Rather than take a "tough line" on the issue, it sounds as if Mr McCluskey is working on a form of words that might avoid a clash with the grassroots while offering reassurance to those who were worried that their wages are being undercut by the free movement of cheap labour.
He suggested people would be less worried either about free movement or - in the case of Brexit - continuing labour mobility if protections were put in place. If Labour frames the issue as an employment rather than an immigration issue, perhaps a political circle could be squared.
"Labour's policy will be to protect all workers - migrant workers as well as British workers," Mr McCluskey declares.

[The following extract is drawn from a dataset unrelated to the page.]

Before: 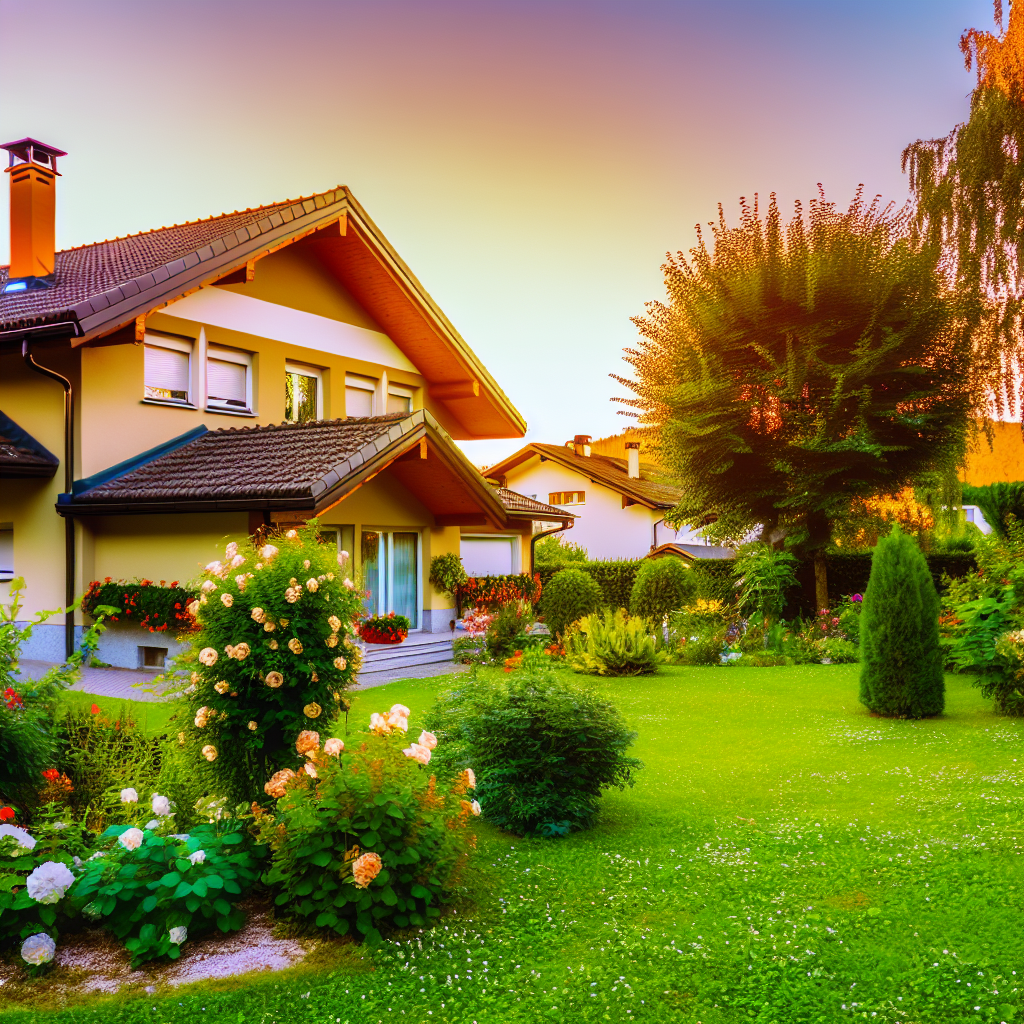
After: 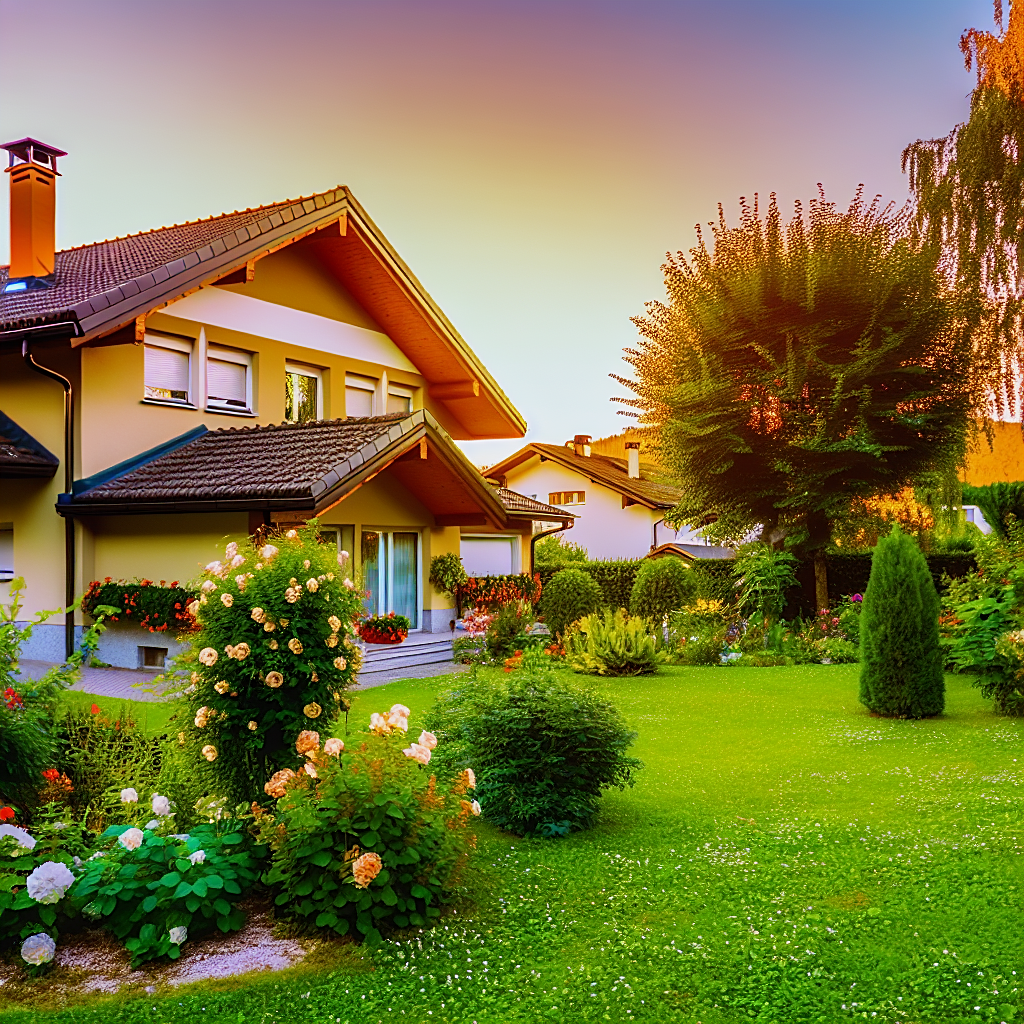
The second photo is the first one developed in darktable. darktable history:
exposure: exposure -0.21 EV, compensate highlight preservation false
sharpen: on, module defaults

"It will be done with labour market regulations. It won't stop the free movement of labour.
"It will effectively make certain that greedy bosses, agency companies, are not abusing working people."
Another major decision is whether the party's conference policy on nationalising the "big six" energy companies should become a manifesto commitment.
Mr McCLuskey says he has spoken to Labour's energy team. "An element of public control" is required, he says, as "foreign companies are ripping off British citizens". He adds: "A debate on how the energy of our nation is controlled is central."
So watch out for the wording when the manifesto - always the product of politics by committee - is unveiled next week.
There are tricky internal issues for Labour to negotiate. But whatever emerges is likely to be even more radical than in 2017.
Mr McCluskey believes distinctive policies which break out of the Brexit straitjacket are not just the way to transcend the divisions which the referendum created or highlighted - but will also offer Labour its best hope of electoral success.
We won't have long to wait until the voters give their verdict.